# WHAT NEEDS TO BE DONE
Rewrite the listing below with every "掲載しました" changed to "公開しました" and everything else left as it is. Omit the pictures from your answer.

Stored dataset items
★ ★ ★

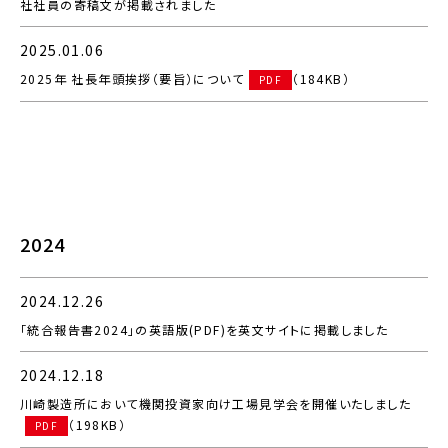
社社員の寄稿文が掲載されました
2025.01.06
2025年 社長年頭挨拶（要旨）について
（184KB）
PDF
2024
2024.12.26
「統合報告書2024」の英語版(PDF)を英文サイトに掲載しました
2024.12.18
川崎製造所において機関投資家向け工場見学会を開催いたしました
（198KB）
PDF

★ ★ ★

# RESPONSE TO THE TASK
社社員の寄稿文が掲載されました
2025.01.06
2025年 社長年頭挨拶（要旨）について
（184KB）
PDF
2024
2024.12.26
「統合報告書2024」の英語版(PDF)を英文サイトに公開しました
2024.12.18
川崎製造所において機関投資家向け工場見学会を開催いたしました
（198KB）
PDF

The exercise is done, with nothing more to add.